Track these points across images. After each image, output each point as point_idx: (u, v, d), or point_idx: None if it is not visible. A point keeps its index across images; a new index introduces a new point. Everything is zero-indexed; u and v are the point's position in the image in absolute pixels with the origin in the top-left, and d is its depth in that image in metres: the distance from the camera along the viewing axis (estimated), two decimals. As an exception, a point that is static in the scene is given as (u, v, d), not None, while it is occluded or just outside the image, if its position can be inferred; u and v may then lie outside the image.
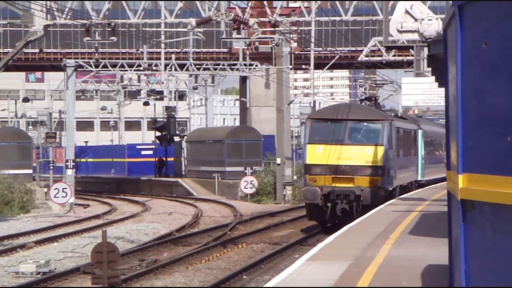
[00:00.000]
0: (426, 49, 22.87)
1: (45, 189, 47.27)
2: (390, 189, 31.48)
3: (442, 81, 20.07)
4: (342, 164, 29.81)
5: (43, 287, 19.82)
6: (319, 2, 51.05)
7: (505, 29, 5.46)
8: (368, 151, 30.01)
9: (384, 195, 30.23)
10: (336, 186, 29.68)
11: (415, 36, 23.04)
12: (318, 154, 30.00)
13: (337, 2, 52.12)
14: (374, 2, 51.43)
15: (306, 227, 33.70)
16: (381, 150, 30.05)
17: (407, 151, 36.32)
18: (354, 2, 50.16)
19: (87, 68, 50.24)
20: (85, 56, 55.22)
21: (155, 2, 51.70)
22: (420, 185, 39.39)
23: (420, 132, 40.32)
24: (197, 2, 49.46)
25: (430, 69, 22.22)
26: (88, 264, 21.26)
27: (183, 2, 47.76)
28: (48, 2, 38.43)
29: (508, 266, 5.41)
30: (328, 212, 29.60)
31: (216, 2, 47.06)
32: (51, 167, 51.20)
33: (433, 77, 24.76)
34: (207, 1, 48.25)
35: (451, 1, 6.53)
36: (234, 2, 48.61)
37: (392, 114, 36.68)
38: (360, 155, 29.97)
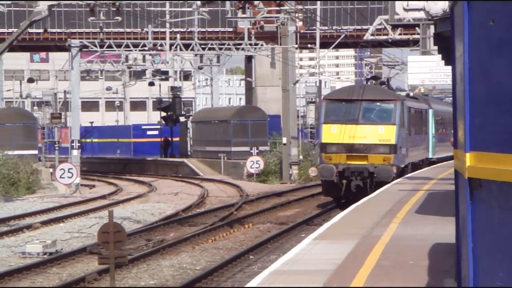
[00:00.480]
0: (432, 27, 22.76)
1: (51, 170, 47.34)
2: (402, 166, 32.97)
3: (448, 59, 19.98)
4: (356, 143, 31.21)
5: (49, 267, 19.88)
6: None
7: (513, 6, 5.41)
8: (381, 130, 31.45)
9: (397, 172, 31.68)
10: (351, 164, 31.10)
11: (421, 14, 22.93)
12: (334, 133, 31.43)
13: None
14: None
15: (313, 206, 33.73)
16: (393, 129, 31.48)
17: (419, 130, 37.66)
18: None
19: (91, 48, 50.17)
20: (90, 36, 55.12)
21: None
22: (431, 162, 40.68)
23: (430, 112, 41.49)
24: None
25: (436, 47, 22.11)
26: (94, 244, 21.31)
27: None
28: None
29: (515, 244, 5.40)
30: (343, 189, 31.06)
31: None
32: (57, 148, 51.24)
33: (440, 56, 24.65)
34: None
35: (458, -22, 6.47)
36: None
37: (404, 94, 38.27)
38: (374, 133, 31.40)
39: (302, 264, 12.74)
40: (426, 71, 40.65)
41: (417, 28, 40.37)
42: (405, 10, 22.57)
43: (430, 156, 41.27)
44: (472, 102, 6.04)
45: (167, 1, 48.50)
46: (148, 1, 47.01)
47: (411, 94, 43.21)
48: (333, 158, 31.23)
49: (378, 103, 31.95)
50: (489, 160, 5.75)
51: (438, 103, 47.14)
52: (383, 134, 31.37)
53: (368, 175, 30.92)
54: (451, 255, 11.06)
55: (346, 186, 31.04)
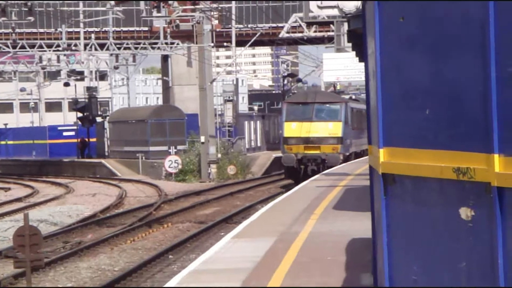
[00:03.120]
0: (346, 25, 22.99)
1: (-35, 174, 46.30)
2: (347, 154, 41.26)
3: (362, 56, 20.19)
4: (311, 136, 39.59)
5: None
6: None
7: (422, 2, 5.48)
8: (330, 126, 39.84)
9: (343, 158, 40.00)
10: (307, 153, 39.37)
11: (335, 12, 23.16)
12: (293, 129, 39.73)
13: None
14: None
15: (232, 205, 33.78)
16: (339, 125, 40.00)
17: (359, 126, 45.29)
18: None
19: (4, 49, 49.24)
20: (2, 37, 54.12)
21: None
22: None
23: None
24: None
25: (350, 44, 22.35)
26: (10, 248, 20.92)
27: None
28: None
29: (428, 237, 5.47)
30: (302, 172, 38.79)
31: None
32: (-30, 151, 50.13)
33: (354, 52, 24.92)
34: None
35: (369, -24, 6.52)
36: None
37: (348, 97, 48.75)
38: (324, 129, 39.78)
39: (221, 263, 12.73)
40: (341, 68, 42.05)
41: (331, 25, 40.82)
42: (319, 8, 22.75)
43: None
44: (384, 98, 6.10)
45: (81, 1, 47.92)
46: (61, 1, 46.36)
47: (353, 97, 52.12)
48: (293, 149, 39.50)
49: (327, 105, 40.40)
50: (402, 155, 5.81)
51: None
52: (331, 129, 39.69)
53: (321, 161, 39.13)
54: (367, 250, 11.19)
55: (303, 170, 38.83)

◆ ◆ ◆

Quote the material in full and exactly; do not carry over its pictures.

__Answer space__.
Track these points across images. After each image, output each point as point_idx: (u, v, d), or point_idx: None if it is not visible. A point keeps its index across images; a new index introduces a new point. Everything is zero-indexed; u and v are the point's position in the image in absolute pixels with the origin in the top-left, and d is its depth in that image in metres: the distance from the camera along the viewing axis (estimated), two decimals. As an exception, a point that is static in the scene is given as (u, v, d), not None, while it is occluded or just outside the image, if its position can be inferred; u and v may then lie outside the image.
[00:00.000]
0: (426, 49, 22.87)
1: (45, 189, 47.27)
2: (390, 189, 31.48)
3: (442, 81, 20.07)
4: (342, 164, 29.81)
5: (43, 287, 19.82)
6: (319, 2, 51.05)
7: (505, 29, 5.46)
8: (368, 151, 30.01)
9: (384, 195, 30.23)
10: (336, 186, 29.68)
11: (415, 36, 23.04)
12: (318, 154, 30.00)
13: (337, 2, 52.12)
14: (374, 2, 51.43)
15: (306, 227, 33.70)
16: (381, 150, 30.05)
17: (407, 151, 36.32)
18: (354, 2, 50.16)
19: (87, 68, 50.24)
20: (85, 56, 55.22)
21: (155, 2, 51.70)
22: (420, 185, 39.39)
23: (420, 132, 40.32)
24: (197, 2, 49.46)
25: (430, 69, 22.22)
26: (88, 264, 21.26)
27: (183, 2, 47.76)
28: (48, 2, 38.43)
29: (508, 266, 5.41)
30: (328, 212, 29.60)
31: (216, 2, 47.06)
32: (51, 167, 51.20)
33: (433, 77, 24.76)
34: (207, 1, 48.25)
35: (451, 1, 6.53)
36: (234, 2, 48.61)
37: (392, 114, 36.68)
38: (360, 155, 29.97)
[00:00.480]
0: (432, 27, 22.76)
1: (51, 170, 47.34)
2: (402, 166, 32.97)
3: (448, 59, 19.98)
4: (356, 143, 31.21)
5: (49, 267, 19.88)
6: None
7: (513, 6, 5.41)
8: (381, 130, 31.45)
9: (397, 172, 31.68)
10: (351, 164, 31.10)
11: (421, 14, 22.93)
12: (334, 133, 31.43)
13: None
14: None
15: (313, 206, 33.73)
16: (393, 129, 31.48)
17: (419, 130, 37.66)
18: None
19: (91, 48, 50.17)
20: (90, 36, 55.12)
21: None
22: (431, 162, 40.68)
23: (430, 112, 41.49)
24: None
25: (436, 47, 22.11)
26: (94, 244, 21.31)
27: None
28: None
29: (515, 244, 5.40)
30: (343, 189, 31.06)
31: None
32: (57, 148, 51.24)
33: (440, 56, 24.65)
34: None
35: (458, -22, 6.47)
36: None
37: (404, 94, 38.27)
38: (374, 133, 31.40)
39: (302, 264, 12.74)
40: (426, 71, 40.65)
41: (417, 28, 40.37)
42: (405, 10, 22.57)
43: (430, 156, 41.27)
44: (472, 102, 6.04)
45: (167, 1, 48.50)
46: (148, 1, 47.01)
47: (411, 94, 43.21)
48: (333, 158, 31.23)
49: (378, 103, 31.95)
50: (489, 160, 5.75)
51: (438, 103, 47.14)
52: (383, 134, 31.37)
53: (368, 175, 30.92)
54: (451, 255, 11.06)
55: (346, 186, 31.04)
[00:03.120]
0: (346, 25, 22.99)
1: (-35, 174, 46.30)
2: (347, 154, 41.26)
3: (362, 56, 20.19)
4: (311, 136, 39.59)
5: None
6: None
7: (422, 2, 5.48)
8: (330, 126, 39.84)
9: (343, 158, 40.00)
10: (307, 153, 39.37)
11: (335, 12, 23.16)
12: (293, 129, 39.73)
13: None
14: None
15: (232, 205, 33.78)
16: (339, 125, 40.00)
17: (359, 126, 45.29)
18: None
19: (4, 49, 49.24)
20: (2, 37, 54.12)
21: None
22: None
23: None
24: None
25: (350, 44, 22.35)
26: (10, 248, 20.92)
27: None
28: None
29: (428, 237, 5.47)
30: (302, 172, 38.79)
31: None
32: (-30, 151, 50.13)
33: (354, 52, 24.92)
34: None
35: (369, -24, 6.52)
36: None
37: (348, 97, 48.75)
38: (324, 129, 39.78)
39: (221, 263, 12.73)
40: (341, 68, 42.05)
41: (331, 25, 40.82)
42: (319, 8, 22.75)
43: None
44: (384, 98, 6.10)
45: (81, 1, 47.92)
46: (61, 1, 46.36)
47: (353, 97, 52.12)
48: (293, 149, 39.50)
49: (327, 105, 40.40)
50: (402, 155, 5.81)
51: None
52: (331, 129, 39.69)
53: (321, 161, 39.13)
54: (367, 250, 11.19)
55: (303, 170, 38.83)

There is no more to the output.